## AIM OF THE EXERCISE
Please reproduce all of the material below with "catalogue" replaced by "catalog" and nothing else altered, omitting the pictures.

[start]

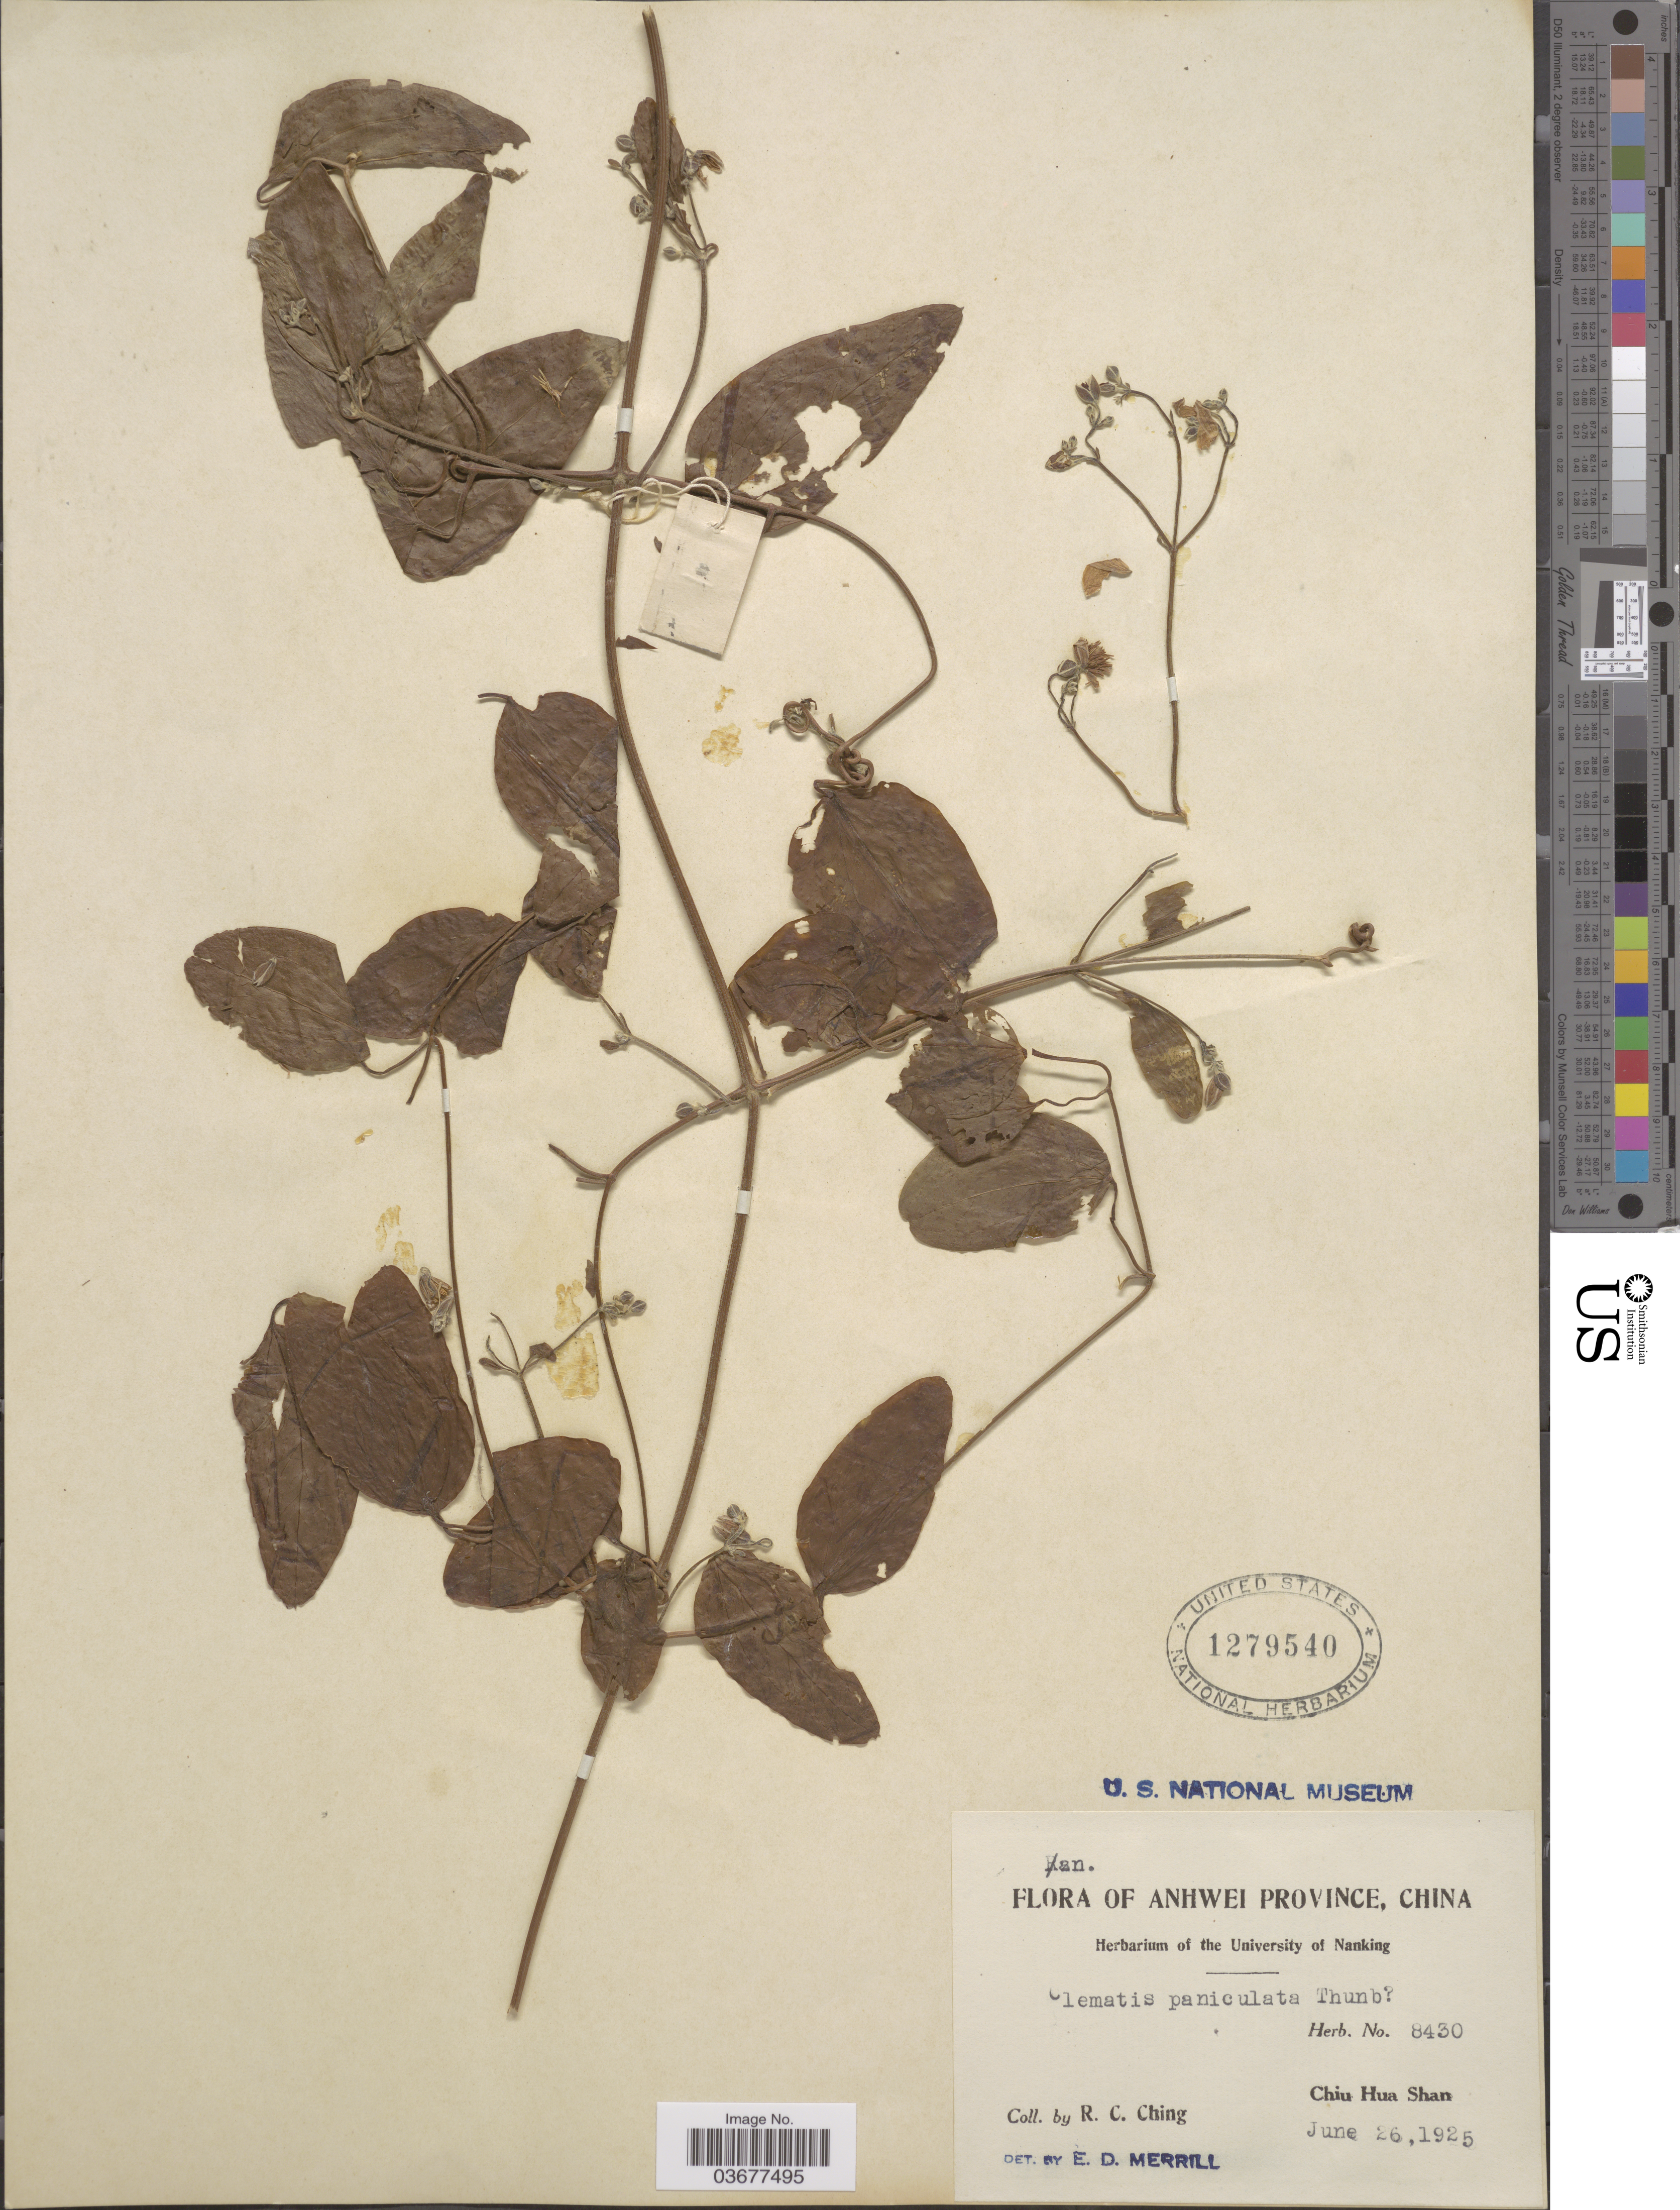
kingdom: Plantae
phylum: Tracheophyta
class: Magnoliopsida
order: Ranunculales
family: Ranunculaceae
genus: Clematis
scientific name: Clematis paniculata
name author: J.F. Gmel.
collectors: R. C. Ching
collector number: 8430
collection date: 1925-06-26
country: China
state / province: Anhui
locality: Anhwei Province. Chiu Hua Shan.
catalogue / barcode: US 1279540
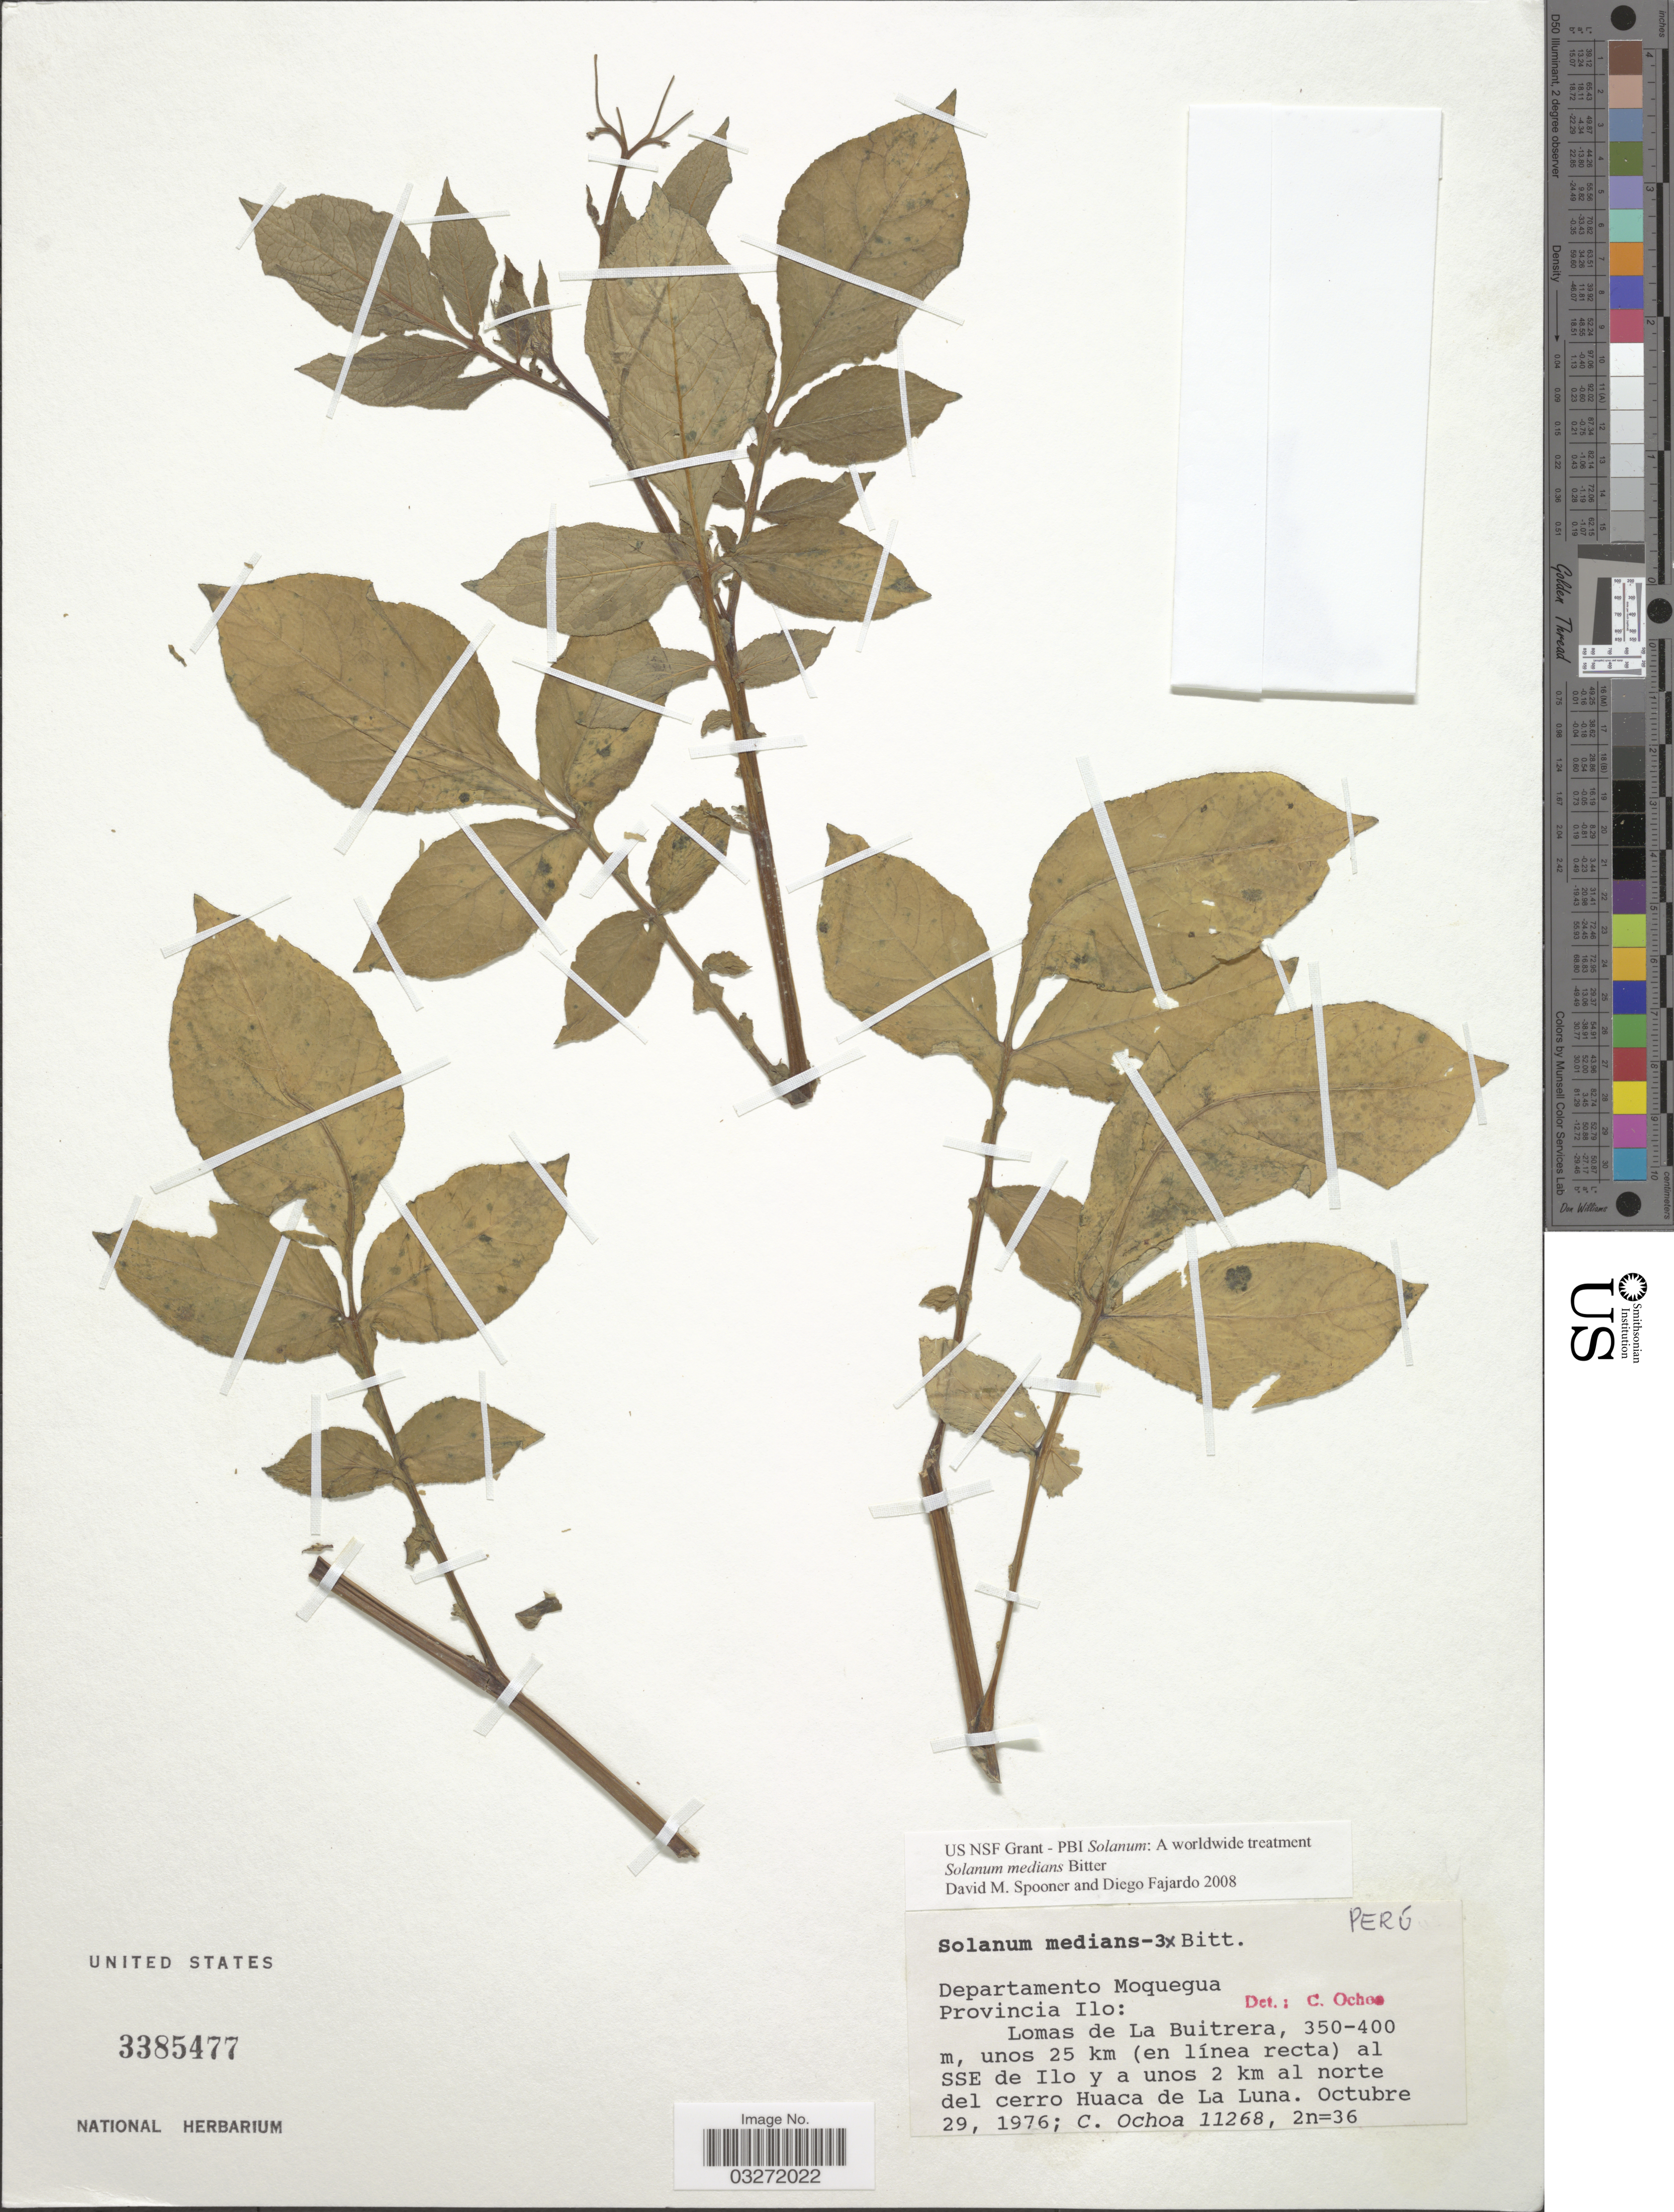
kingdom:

[end]

## OUTPUT OF THE EXERCISE
kingdom: Plantae
phylum: Tracheophyta
class: Magnoliopsida
order: Ranunculales
family: Ranunculaceae
genus: Clematis
scientific name: Clematis paniculata
name author: J.F. Gmel.
collectors: R. C. Ching
collector number: 8430
collection date: 1925-06-26
country: China
state / province: Anhui
locality: Anhwei Province. Chiu Hua Shan.
catalog / barcode: US 1279540
kingdom:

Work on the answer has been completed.